The church is in the early Decorated style with a nave and chancel and south aisle. A north aisle and campanile were included in the original design but could not be afforded by the building committee. The foundation stone was laid in July 1865 and the church was opened the following year by the Bishop of Mauritius (the Bishop of Winchester was indisposed having fallen off his horse). The debt was paid off by 1869 and the church was then consecrated.
The building is constructed of granite and Caen stone. It was designed by the architect, George Frederick Bodley, whose designs for the restoration of the Town Church had earlier been rejected.
On the right of the altar is a carved stone recess which was found at 14 Royal Square and brought to the church. It is made of Chausey granite and dates from the latter half of the 14th or early 15th centuries.
C E B Brett's Buildings in the town and parish of St Helier describes the church as "suprisingly large but rather grim inside".

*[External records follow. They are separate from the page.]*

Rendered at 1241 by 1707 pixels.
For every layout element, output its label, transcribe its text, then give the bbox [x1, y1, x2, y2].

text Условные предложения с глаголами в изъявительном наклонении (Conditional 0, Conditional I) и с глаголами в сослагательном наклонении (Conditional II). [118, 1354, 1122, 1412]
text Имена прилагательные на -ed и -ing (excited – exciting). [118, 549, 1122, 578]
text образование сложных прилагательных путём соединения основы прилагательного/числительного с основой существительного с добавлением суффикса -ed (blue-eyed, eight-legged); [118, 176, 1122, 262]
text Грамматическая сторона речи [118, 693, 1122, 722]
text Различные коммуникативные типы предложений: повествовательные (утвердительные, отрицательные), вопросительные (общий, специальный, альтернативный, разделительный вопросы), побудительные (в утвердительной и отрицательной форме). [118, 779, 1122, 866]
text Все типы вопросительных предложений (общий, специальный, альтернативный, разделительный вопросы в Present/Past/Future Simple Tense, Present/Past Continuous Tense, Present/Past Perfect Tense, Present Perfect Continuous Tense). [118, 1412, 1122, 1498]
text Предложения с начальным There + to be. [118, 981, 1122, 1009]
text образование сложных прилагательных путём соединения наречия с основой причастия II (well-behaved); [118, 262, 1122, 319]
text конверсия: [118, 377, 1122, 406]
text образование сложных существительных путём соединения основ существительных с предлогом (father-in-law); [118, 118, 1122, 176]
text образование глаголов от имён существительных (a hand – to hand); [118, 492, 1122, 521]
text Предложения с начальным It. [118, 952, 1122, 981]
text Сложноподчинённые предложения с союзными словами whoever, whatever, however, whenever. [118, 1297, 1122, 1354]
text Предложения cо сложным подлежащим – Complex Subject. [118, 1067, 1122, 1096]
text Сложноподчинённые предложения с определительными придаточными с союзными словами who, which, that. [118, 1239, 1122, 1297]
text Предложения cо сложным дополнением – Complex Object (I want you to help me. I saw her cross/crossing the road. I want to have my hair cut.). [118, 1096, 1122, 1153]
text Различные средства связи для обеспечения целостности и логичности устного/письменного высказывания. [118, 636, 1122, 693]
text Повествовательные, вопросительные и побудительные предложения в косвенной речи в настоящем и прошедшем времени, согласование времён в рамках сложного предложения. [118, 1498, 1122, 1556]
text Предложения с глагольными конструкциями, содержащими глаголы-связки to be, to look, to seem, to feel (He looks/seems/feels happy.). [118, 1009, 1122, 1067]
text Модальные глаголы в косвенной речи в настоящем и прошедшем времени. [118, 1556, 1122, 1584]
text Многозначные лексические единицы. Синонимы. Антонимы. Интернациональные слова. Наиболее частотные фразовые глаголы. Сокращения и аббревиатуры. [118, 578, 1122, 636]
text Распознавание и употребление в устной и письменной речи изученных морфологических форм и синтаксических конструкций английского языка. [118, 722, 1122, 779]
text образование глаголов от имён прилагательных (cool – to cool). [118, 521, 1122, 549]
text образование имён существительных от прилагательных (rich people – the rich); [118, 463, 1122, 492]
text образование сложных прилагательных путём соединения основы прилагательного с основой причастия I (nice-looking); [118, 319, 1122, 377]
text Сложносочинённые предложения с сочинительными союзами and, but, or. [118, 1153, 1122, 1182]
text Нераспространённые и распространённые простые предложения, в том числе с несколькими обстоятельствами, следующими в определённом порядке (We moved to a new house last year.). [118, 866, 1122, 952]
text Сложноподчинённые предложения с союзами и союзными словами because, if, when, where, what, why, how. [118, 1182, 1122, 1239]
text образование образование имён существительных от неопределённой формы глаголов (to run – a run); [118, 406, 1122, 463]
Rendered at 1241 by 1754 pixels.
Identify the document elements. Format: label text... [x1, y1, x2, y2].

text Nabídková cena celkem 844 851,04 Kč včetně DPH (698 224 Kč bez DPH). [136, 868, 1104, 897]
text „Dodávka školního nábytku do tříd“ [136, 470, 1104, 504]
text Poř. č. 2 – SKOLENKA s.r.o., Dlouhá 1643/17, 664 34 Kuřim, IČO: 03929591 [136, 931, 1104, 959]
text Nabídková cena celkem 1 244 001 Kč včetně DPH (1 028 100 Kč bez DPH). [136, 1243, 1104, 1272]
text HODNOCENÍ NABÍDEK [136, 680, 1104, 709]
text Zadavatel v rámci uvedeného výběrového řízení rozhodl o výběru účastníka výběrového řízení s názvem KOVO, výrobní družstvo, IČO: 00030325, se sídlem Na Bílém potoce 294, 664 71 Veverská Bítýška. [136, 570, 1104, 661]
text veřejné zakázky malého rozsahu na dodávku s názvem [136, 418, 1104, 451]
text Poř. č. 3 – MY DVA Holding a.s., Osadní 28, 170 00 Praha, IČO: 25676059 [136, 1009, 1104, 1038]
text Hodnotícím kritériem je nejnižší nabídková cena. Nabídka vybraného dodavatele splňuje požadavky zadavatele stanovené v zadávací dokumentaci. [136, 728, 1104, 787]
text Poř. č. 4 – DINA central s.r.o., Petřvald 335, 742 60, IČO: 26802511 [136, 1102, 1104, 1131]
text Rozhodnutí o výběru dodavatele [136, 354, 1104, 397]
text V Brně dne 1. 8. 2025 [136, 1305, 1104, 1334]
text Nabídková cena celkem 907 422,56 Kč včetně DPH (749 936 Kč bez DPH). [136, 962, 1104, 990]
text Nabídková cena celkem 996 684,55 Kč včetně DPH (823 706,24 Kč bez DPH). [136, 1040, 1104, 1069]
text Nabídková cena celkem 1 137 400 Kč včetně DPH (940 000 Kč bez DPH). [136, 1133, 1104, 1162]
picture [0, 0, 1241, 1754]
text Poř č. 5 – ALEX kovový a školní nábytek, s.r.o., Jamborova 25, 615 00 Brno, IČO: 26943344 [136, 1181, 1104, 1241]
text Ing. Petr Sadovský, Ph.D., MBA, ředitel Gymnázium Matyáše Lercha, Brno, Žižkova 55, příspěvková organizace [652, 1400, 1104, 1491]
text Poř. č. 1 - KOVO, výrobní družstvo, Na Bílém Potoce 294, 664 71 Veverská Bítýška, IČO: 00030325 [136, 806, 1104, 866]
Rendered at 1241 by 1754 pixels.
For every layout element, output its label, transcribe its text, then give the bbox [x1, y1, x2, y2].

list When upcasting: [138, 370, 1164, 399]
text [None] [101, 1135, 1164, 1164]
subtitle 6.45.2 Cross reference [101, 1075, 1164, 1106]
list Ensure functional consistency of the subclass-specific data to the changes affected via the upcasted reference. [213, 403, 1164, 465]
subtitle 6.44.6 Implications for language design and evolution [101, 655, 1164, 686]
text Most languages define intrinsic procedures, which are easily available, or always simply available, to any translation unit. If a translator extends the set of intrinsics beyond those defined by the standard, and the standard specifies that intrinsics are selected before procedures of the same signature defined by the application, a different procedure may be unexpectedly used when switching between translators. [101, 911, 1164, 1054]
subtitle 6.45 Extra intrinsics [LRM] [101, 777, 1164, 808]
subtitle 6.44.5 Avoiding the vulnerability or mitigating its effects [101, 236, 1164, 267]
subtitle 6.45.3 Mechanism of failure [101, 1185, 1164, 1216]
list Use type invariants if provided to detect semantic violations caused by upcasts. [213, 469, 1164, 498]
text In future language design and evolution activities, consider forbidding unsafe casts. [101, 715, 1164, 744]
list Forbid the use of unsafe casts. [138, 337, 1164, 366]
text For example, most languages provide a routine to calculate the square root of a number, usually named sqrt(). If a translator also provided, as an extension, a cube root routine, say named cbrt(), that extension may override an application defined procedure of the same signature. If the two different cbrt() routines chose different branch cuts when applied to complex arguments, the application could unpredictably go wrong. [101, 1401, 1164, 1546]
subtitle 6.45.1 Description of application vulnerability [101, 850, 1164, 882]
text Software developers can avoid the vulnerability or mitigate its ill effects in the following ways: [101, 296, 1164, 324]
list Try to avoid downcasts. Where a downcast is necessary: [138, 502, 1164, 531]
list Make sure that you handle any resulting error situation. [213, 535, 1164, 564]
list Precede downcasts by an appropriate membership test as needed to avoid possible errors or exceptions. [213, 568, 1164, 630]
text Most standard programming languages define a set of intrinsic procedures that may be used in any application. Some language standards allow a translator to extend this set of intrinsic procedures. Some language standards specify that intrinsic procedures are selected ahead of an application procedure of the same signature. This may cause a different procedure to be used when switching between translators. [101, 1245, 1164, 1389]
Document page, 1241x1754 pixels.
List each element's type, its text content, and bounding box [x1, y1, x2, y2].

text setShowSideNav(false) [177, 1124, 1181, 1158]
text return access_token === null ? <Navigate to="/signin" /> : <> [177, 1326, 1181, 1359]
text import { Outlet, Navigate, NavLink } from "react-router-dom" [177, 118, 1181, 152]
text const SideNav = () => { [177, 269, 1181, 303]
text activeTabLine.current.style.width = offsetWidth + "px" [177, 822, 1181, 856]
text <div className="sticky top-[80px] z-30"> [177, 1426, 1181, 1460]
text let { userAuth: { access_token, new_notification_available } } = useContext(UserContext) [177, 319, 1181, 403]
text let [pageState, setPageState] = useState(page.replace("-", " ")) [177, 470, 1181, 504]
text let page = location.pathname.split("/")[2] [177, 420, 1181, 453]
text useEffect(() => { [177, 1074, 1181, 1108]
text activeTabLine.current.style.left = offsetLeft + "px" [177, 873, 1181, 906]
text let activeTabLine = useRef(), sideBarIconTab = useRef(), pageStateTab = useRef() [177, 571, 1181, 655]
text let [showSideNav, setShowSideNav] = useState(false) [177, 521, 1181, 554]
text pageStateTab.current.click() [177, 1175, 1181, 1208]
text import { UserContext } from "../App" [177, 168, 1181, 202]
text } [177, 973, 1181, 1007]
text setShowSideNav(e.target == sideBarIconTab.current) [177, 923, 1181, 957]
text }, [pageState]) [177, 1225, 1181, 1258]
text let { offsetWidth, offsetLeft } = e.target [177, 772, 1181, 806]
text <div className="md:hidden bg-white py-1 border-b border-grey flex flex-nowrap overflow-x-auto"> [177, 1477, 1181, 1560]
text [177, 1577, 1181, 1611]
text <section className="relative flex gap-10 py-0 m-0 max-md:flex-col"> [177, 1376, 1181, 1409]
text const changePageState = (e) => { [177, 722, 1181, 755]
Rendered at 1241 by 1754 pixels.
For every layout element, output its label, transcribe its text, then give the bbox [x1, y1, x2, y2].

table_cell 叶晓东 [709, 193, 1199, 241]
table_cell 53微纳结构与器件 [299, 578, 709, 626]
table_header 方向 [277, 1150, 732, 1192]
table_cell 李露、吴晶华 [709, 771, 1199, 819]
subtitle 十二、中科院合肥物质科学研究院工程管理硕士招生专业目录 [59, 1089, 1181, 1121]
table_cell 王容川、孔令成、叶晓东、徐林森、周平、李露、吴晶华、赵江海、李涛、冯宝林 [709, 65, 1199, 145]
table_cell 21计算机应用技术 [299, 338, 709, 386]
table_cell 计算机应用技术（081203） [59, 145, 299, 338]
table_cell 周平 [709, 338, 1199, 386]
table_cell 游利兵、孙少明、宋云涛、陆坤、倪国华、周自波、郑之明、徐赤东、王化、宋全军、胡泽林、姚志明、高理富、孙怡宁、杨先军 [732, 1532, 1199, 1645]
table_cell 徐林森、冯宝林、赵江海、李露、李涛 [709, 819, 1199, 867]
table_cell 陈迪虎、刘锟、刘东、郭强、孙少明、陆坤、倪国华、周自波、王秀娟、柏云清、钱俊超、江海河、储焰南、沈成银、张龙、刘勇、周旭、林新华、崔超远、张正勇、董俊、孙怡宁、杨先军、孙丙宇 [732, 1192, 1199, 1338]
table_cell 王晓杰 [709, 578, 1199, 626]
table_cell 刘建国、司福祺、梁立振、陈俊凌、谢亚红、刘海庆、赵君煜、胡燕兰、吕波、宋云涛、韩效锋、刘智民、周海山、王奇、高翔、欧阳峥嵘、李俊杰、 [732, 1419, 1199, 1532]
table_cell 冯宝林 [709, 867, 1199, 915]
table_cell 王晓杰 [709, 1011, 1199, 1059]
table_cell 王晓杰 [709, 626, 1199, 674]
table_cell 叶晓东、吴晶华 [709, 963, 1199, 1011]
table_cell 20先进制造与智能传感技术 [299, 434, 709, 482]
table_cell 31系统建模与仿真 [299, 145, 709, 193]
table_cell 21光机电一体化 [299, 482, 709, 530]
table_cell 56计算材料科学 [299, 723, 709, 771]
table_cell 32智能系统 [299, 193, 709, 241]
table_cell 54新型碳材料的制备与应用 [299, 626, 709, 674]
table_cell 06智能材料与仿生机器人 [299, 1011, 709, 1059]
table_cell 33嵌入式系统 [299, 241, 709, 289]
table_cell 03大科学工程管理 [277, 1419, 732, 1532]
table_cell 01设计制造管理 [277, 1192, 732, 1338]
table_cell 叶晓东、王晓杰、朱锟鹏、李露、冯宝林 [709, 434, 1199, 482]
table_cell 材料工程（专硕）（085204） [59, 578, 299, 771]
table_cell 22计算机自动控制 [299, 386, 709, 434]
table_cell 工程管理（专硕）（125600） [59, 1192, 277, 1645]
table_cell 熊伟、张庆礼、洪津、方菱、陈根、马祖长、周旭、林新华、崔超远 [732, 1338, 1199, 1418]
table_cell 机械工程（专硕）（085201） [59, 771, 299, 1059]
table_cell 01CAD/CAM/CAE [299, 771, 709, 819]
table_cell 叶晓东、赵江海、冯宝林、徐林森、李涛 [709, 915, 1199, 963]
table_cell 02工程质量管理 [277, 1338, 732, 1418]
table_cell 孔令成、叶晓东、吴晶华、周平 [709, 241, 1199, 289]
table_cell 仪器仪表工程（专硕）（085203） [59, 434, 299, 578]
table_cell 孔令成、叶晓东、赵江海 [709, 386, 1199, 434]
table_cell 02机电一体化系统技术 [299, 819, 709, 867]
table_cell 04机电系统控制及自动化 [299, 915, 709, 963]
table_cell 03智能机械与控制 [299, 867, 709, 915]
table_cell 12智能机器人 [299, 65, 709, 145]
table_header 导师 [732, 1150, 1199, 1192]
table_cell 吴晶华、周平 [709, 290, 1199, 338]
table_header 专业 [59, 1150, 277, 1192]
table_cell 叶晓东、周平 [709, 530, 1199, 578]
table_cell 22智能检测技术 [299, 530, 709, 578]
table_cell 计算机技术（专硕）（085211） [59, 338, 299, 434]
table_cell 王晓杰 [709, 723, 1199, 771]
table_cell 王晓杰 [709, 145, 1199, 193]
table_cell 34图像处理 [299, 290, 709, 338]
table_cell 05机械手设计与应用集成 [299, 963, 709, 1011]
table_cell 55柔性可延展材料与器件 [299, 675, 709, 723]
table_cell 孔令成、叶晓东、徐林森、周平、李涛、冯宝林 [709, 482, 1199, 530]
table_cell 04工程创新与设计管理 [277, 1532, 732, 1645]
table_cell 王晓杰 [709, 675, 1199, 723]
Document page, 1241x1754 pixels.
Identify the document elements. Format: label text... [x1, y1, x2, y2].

- "A Gothic revival working man's church of speckled granite, rather overshadowed by the much taller Roman Catholic church at its rear (St Thomas's). Most curious wooden roof structure, deceptive to the eye (it seems full of non-existent concavities), constructed so as to look like plywood cut into shapes on a fretsaw. Very curious heavy ornate seven-legged pulpit. Stained glass windows to Charles I King and Martyr, and William Laud, Archbishop and Martyr; also an unexpected memorial to nine persons whose combined ages came, on the death of the last in 1891, to 831 years. The piscina is the pre-Reformation one cast out of the Town Church and is inscribed Hanc piscinam olim ex aede S Helier abreptam in sacros usus jujus S S aedis prothesin restituit Carol Georg Renouf AD 1866. The font and altar designed by Bodley; the crucifix and candlesticks on the altar designed as a war memorial by Ninian Comper, 1919, as also the statue of Our Lady and Child commemorating E J Le Quesne."